Andei e andei e de vários caminhos não cheguei a lugar algum, bom pelo menos em alguns aspectos monótonos. E me peguei em um paradoxo, aqueles esquisitos momentos onde você não sabe se era sonho ou realidade.
Estava eu descalço andando em uma rua de barro, portava minhas roupas de show, meus anéis, colares e camisa social aberta ate o peito. Meu cabelo se encontrava molhado com meu topete atrapalhando a visão. Uma rua esquisita longa e neblinada, o barro então se tornou aos poucos uma estradinha de paralelepípedo e casas feitas de taipa. Já havia calcada que foi por onde resolvi andar. Assim que pisei na calcada passa a toda velocidade pela rua um caminhão vermelho.
Pelo sufoco do quase continuei andando sem esboçar interesse e nem ao menos preocupação por nada, eu estava cansado e já andava por horas, quando escuto um choro, continuo andando e me deparo com uma esquina que tinha um garotinho sentado, e ao mesmo tempo em que ele parava de chorar começava a espernear dando risada, então eu o chamei e perguntei o que ele estava fazendo ali sozinho, e então o garotinho que aparentava ter 5 anos de idade se vira para mim, para meu encanto e espanto aquele era eu há quinze anos atrás.

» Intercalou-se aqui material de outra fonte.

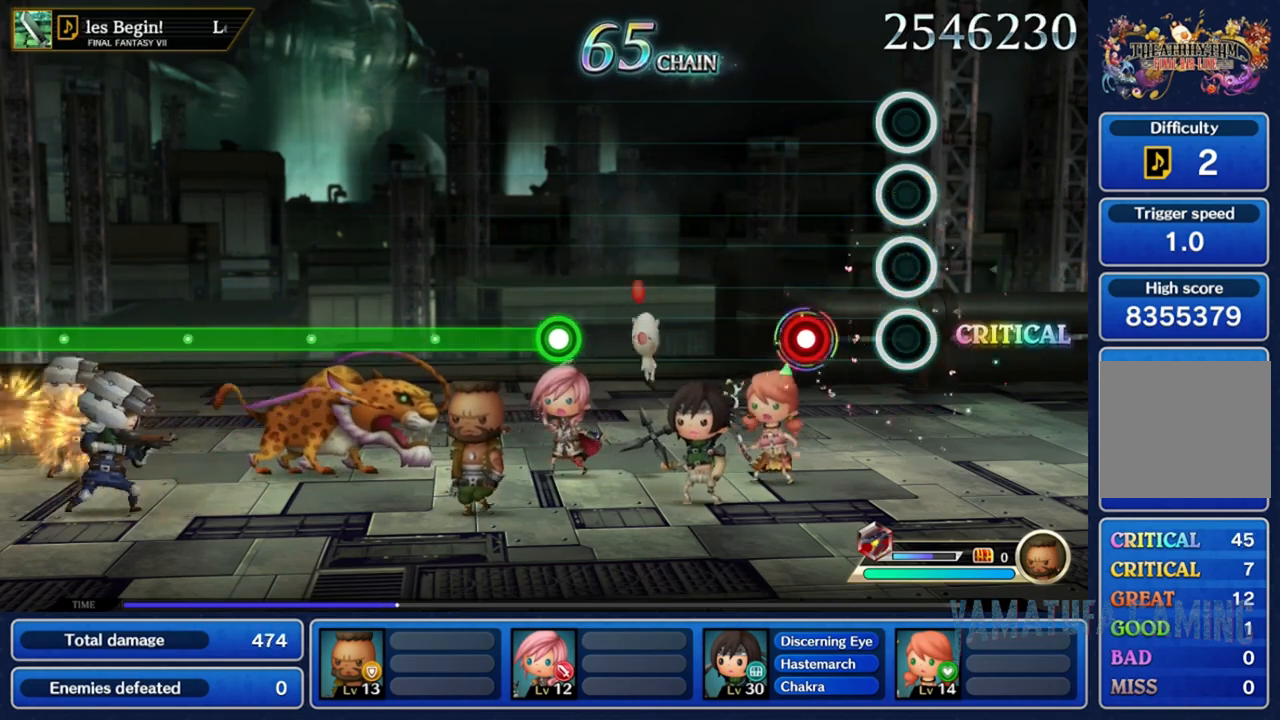
{"buttons": [], "left_stick": "center", "right_stick": "center", "events": [[283, "A", "down"], [383, "A", "up"]]}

O meu eu criança me olhou e se espantou, mas ao mesmo tempo se sentiu acalantado e protegido, como se me conhecesse há muito. Me abraçando com aquela altura que não passava do meu umbigo agarrando forte as minhas pernas, olhou e disse com a sua voz fina, "Vamos!". Assim me puxando para a esquina e continuando na calçada, andávamos de mãos dadas como se ele fosse meu filho, como se fosse a coisa mais importante da minha vida.

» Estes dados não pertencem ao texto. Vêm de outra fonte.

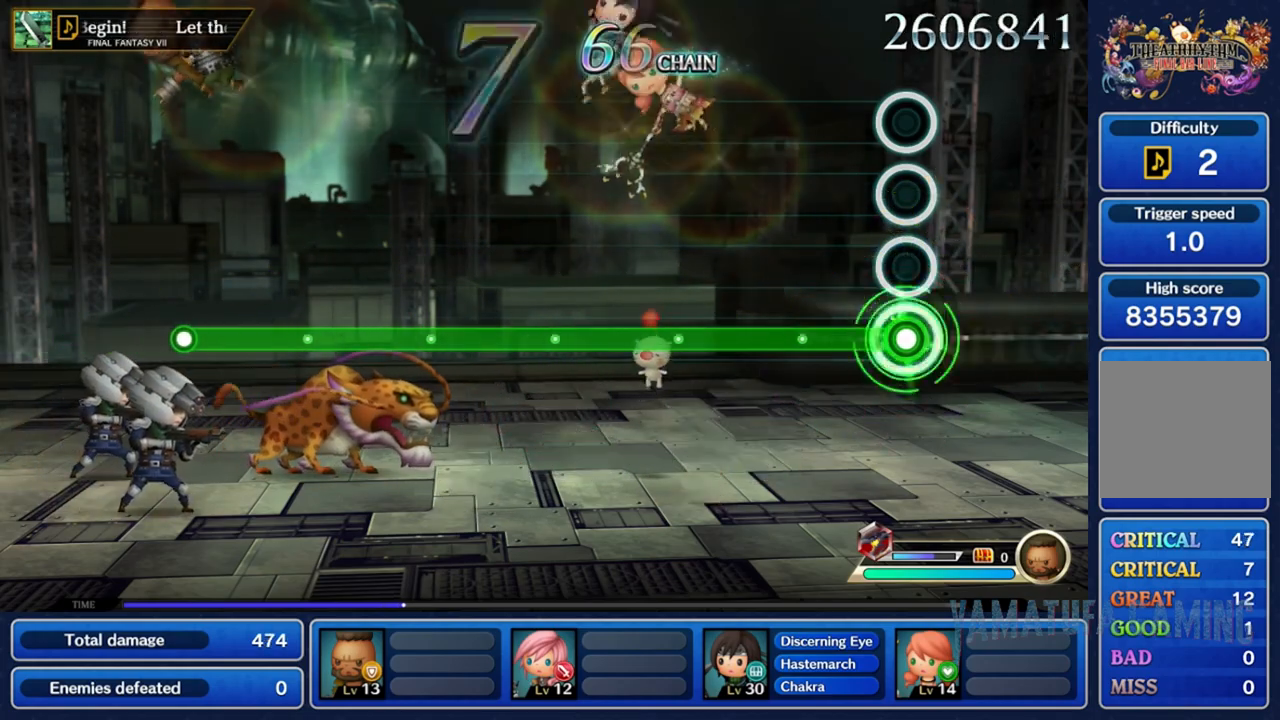
{"buttons": ["A"], "left_stick": "center", "right_stick": "center", "events": []}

Aquele garoto com certeza não sabia ficar quieto, pegava tudo de anormal que encontrava no chão, andávamos a um bom tempo e ele falava pouco, às vezes ele me perguntava se estávamos chegando, mas o problema é que eu não sabia nem ao menos onde estávamos indo.
Começou anoitecer e esfriar e o garoto não conseguia parar de reclamar do frio eu estava só com minha camisa aberta ao peito e por incrível que pareça era a minha favorita, ele reclamou tanto que me fez perceber que ele queria a camisa, mas no fundo por algum motivo eu resistia. Por fim lhe entreguei a camisa ele me olhou sorriu e me pediu para ajudar a colocar, era muito grande e uma parte arrastava no chão. Então eu o peguei no colo e continuamos andando, logo meu pequeno “eu” dormiu no meu colo, eu tinha me esquecido o quanto era pesado nesta época e já não me aguentava mais.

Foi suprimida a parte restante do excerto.